TRY IT: Whenever the string "port" turns up in a line below, that line should be copied.

·····

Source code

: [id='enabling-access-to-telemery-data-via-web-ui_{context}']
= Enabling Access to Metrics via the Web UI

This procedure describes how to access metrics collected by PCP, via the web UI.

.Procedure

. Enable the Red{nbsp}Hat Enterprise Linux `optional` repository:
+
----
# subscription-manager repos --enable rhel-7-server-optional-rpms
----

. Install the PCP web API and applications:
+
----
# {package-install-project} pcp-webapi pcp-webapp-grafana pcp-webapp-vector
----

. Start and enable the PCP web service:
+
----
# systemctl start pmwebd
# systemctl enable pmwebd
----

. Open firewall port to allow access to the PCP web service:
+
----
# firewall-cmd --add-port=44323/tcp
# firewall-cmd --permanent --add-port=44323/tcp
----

·····

ANSWER SECTION:
. Open firewall port to allow access to the PCP web service:
# firewall-cmd --add-port=44323/tcp
# firewall-cmd --permanent --add-port=44323/tcp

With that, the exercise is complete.